(Source data)
▼

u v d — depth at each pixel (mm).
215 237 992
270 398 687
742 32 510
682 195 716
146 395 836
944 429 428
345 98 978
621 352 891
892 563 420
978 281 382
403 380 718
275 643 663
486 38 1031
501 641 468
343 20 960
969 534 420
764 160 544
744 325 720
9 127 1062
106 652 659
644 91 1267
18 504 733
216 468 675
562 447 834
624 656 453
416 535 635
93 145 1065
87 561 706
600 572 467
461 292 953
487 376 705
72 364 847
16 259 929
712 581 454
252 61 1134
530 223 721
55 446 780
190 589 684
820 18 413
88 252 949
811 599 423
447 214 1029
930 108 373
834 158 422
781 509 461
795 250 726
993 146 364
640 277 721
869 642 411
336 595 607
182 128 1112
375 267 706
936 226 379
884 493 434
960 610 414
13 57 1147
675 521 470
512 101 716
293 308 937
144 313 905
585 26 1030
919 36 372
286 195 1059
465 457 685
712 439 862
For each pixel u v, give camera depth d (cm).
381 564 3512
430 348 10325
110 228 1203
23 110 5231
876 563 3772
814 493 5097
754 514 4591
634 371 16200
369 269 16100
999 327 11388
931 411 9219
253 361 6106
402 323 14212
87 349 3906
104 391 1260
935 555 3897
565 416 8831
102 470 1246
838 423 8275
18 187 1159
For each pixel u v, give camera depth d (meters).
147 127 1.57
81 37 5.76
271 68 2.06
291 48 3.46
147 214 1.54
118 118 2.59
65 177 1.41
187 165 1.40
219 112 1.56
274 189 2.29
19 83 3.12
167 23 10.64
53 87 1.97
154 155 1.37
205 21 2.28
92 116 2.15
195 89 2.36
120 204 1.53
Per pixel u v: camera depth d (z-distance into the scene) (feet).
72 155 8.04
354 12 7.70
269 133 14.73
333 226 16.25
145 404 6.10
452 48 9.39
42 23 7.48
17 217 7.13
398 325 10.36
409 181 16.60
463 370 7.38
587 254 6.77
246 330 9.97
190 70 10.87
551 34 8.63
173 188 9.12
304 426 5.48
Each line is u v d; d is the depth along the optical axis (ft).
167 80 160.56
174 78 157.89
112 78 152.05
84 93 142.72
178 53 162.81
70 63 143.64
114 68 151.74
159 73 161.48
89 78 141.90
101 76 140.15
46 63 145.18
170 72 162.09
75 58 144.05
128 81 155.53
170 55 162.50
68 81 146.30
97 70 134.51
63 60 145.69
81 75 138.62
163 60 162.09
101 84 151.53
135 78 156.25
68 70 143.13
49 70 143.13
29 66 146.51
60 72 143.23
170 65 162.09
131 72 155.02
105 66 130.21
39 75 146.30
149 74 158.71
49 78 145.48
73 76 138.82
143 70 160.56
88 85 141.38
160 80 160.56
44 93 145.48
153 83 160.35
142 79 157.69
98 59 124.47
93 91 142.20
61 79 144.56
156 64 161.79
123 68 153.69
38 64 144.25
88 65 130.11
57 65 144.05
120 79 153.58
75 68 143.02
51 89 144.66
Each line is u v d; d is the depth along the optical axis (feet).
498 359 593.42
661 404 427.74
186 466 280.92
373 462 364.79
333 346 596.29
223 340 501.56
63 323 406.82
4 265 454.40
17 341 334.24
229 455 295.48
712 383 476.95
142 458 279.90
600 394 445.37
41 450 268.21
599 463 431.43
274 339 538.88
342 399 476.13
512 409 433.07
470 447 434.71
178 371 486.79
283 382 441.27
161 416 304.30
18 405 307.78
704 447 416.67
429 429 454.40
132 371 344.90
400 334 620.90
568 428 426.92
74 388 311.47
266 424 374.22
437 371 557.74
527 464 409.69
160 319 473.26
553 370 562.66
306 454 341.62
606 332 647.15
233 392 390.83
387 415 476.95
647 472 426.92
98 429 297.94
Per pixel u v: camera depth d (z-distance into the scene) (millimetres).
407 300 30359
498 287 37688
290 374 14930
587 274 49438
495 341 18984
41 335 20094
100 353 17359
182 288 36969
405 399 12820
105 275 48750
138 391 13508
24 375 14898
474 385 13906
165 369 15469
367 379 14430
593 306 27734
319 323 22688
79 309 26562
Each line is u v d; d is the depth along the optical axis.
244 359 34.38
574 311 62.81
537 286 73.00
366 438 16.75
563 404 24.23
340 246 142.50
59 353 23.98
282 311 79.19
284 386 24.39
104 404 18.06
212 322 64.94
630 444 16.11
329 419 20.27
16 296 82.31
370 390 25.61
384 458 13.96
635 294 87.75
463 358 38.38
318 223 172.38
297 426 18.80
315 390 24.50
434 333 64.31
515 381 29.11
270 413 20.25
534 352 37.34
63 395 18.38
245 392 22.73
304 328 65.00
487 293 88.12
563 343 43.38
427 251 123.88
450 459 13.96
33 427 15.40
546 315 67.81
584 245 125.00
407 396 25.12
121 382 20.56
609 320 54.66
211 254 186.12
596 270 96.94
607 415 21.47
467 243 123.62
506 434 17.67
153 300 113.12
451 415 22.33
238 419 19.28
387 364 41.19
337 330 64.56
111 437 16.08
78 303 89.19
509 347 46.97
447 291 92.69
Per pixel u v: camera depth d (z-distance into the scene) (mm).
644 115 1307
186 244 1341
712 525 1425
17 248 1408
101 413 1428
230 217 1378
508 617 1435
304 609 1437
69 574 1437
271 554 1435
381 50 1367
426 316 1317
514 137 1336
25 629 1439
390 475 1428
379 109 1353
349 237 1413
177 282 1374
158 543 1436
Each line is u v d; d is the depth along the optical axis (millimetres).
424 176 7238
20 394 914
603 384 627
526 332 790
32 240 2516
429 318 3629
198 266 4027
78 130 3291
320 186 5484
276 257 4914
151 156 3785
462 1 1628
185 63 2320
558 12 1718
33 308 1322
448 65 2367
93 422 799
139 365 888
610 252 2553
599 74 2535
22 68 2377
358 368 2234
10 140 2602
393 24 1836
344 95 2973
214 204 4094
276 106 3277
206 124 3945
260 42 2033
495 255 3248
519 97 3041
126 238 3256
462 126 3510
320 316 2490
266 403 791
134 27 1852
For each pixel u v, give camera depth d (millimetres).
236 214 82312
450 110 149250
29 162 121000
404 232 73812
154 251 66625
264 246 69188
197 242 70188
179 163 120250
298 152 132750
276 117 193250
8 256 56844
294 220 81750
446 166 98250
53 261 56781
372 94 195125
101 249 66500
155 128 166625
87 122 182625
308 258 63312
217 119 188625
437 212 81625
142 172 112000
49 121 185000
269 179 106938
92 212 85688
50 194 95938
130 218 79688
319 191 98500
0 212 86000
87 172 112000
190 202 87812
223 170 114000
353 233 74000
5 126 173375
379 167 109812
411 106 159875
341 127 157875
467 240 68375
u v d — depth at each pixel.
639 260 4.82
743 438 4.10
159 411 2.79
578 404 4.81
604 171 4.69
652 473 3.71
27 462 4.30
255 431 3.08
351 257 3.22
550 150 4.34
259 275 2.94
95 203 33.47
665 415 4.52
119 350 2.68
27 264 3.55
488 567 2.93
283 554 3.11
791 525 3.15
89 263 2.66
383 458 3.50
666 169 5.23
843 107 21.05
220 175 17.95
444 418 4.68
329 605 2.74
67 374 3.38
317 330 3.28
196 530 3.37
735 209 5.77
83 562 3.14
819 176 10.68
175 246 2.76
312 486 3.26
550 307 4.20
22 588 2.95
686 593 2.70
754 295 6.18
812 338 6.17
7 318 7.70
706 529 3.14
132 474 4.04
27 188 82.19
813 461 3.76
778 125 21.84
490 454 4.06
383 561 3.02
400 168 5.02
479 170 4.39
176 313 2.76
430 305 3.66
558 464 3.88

▲

(WHAT YOU HAVE TO DO) All records are to be written out exactly.

(TASK RESPONSE)
u v d — depth at each pixel (mm).
215 237 992
270 398 687
742 32 510
682 195 716
146 395 836
944 429 428
345 98 978
621 352 891
892 563 420
978 281 382
403 380 718
275 643 663
486 38 1031
501 641 468
343 20 960
969 534 420
764 160 544
744 325 720
9 127 1062
106 652 659
644 91 1267
18 504 733
216 468 675
562 447 834
624 656 453
416 535 635
93 145 1065
87 561 706
600 572 467
461 292 953
487 376 705
72 364 847
16 259 929
712 581 454
252 61 1134
530 223 721
55 446 780
190 589 684
820 18 413
88 252 949
811 599 423
447 214 1029
930 108 373
834 158 422
781 509 461
795 250 726
993 146 364
640 277 721
869 642 411
336 595 607
182 128 1112
375 267 706
936 226 379
884 493 434
960 610 414
13 57 1147
675 521 470
512 101 716
293 308 937
144 313 905
585 26 1030
919 36 372
286 195 1059
465 457 685
712 439 862
For each pixel u v, give camera depth d (cm).
381 564 3512
430 348 10325
110 228 1203
23 110 5231
876 563 3772
814 493 5097
754 514 4591
634 371 16200
369 269 16100
999 327 11388
931 411 9219
253 361 6106
402 323 14212
87 349 3906
104 391 1260
935 555 3897
565 416 8831
102 470 1246
838 423 8275
18 187 1159
For each pixel u v, give camera depth d (meters).
147 127 1.57
81 37 5.76
271 68 2.06
291 48 3.46
147 214 1.54
118 118 2.59
65 177 1.41
187 165 1.40
219 112 1.56
274 189 2.29
19 83 3.12
167 23 10.64
53 87 1.97
154 155 1.37
205 21 2.28
92 116 2.15
195 89 2.36
120 204 1.53
Per pixel u v: camera depth d (z-distance into the scene) (feet).
72 155 8.04
354 12 7.70
269 133 14.73
333 226 16.25
145 404 6.10
452 48 9.39
42 23 7.48
17 217 7.13
398 325 10.36
409 181 16.60
463 370 7.38
587 254 6.77
246 330 9.97
190 70 10.87
551 34 8.63
173 188 9.12
304 426 5.48
Each line is u v d; d is the depth along the optical axis (ft).
167 80 160.56
174 78 157.89
112 78 152.05
84 93 142.72
178 53 162.81
70 63 143.64
114 68 151.74
159 73 161.48
89 78 141.90
101 76 140.15
46 63 145.18
170 72 162.09
75 58 144.05
128 81 155.53
170 55 162.50
68 81 146.30
97 70 134.51
63 60 145.69
81 75 138.62
163 60 162.09
101 84 151.53
135 78 156.25
68 70 143.13
49 70 143.13
29 66 146.51
60 72 143.23
170 65 162.09
131 72 155.02
105 66 130.21
39 75 146.30
149 74 158.71
49 78 145.48
73 76 138.82
143 70 160.56
88 85 141.38
160 80 160.56
44 93 145.48
153 83 160.35
142 79 157.69
98 59 124.47
93 91 142.20
61 79 144.56
156 64 161.79
123 68 153.69
38 64 144.25
88 65 130.11
57 65 144.05
120 79 153.58
75 68 143.02
51 89 144.66
Each line is u v d; d is the depth along the optical axis (feet).
498 359 593.42
661 404 427.74
186 466 280.92
373 462 364.79
333 346 596.29
223 340 501.56
63 323 406.82
4 265 454.40
17 341 334.24
229 455 295.48
712 383 476.95
142 458 279.90
600 394 445.37
41 450 268.21
599 463 431.43
274 339 538.88
342 399 476.13
512 409 433.07
470 447 434.71
178 371 486.79
283 382 441.27
161 416 304.30
18 405 307.78
704 447 416.67
429 429 454.40
132 371 344.90
400 334 620.90
568 428 426.92
74 388 311.47
266 424 374.22
437 371 557.74
527 464 409.69
160 319 473.26
553 370 562.66
306 454 341.62
606 332 647.15
233 392 390.83
387 415 476.95
647 472 426.92
98 429 297.94
Per pixel u v: camera depth d (z-distance into the scene) (millimetres).
407 300 30359
498 287 37688
290 374 14930
587 274 49438
495 341 18984
41 335 20094
100 353 17359
182 288 36969
405 399 12820
105 275 48750
138 391 13508
24 375 14898
474 385 13906
165 369 15469
367 379 14430
593 306 27734
319 323 22688
79 309 26562
Each line is u v d; d is the depth along the optical axis.
244 359 34.38
574 311 62.81
537 286 73.00
366 438 16.75
563 404 24.23
340 246 142.50
59 353 23.98
282 311 79.19
284 386 24.39
104 404 18.06
212 322 64.94
630 444 16.11
329 419 20.27
16 296 82.31
370 390 25.61
384 458 13.96
635 294 87.75
463 358 38.38
318 223 172.38
297 426 18.80
315 390 24.50
434 333 64.31
515 381 29.11
270 413 20.25
534 352 37.34
63 395 18.38
245 392 22.73
304 328 65.00
487 293 88.12
563 343 43.38
427 251 123.88
450 459 13.96
33 427 15.40
546 315 67.81
584 245 125.00
407 396 25.12
121 382 20.56
609 320 54.66
211 254 186.12
596 270 96.94
607 415 21.47
467 243 123.62
506 434 17.67
153 300 113.12
451 415 22.33
238 419 19.28
387 364 41.19
337 330 64.56
111 437 16.08
78 303 89.19
509 347 46.97
447 291 92.69
Per pixel u v: camera depth d (z-distance into the scene) (mm).
644 115 1307
186 244 1341
712 525 1425
17 248 1408
101 413 1428
230 217 1378
508 617 1435
304 609 1437
69 574 1437
271 554 1435
381 50 1367
426 316 1317
514 137 1336
25 629 1439
390 475 1428
379 109 1353
349 237 1413
177 282 1374
158 543 1436
Each line is u v d; d is the depth along the optical axis (millimetres).
424 176 7238
20 394 914
603 384 627
526 332 790
32 240 2516
429 318 3629
198 266 4027
78 130 3291
320 186 5484
276 257 4914
151 156 3785
462 1 1628
185 63 2320
558 12 1718
33 308 1322
448 65 2367
93 422 799
139 365 888
610 252 2553
599 74 2535
22 68 2377
358 368 2234
10 140 2602
393 24 1836
344 95 2973
214 204 4094
276 106 3277
206 124 3945
260 42 2033
495 255 3248
519 97 3041
126 238 3256
462 126 3510
320 316 2490
266 403 791
134 27 1852
For each pixel u v, give camera depth d (millimetres).
236 214 82312
450 110 149250
29 162 121000
404 232 73812
154 251 66625
264 246 69188
197 242 70188
179 163 120250
298 152 132750
276 117 193250
8 256 56844
294 220 81750
446 166 98250
53 261 56781
372 94 195125
101 249 66500
155 128 166625
87 122 182625
308 258 63312
217 119 188625
437 212 81625
142 172 112000
49 121 185000
269 179 106938
92 212 85688
50 194 95938
130 218 79688
319 191 98500
0 212 86000
87 172 112000
190 202 87812
223 170 114000
353 233 74000
5 126 173375
379 167 109812
411 106 159875
341 127 157875
467 240 68375
u v d — depth at each pixel.
639 260 4.82
743 438 4.10
159 411 2.79
578 404 4.81
604 171 4.69
652 473 3.71
27 462 4.30
255 431 3.08
351 257 3.22
550 150 4.34
259 275 2.94
95 203 33.47
665 415 4.52
119 350 2.68
27 264 3.55
488 567 2.93
283 554 3.11
791 525 3.15
89 263 2.66
383 458 3.50
666 169 5.23
843 107 21.05
220 175 17.95
444 418 4.68
329 605 2.74
67 374 3.38
317 330 3.28
196 530 3.37
735 209 5.77
83 562 3.14
819 176 10.68
175 246 2.76
312 486 3.26
550 307 4.20
22 588 2.95
686 593 2.70
754 295 6.18
812 338 6.17
7 318 7.70
706 529 3.14
132 474 4.04
27 188 82.19
813 461 3.76
778 125 21.84
490 454 4.06
383 561 3.02
400 168 5.02
479 170 4.39
176 313 2.76
430 305 3.66
558 464 3.88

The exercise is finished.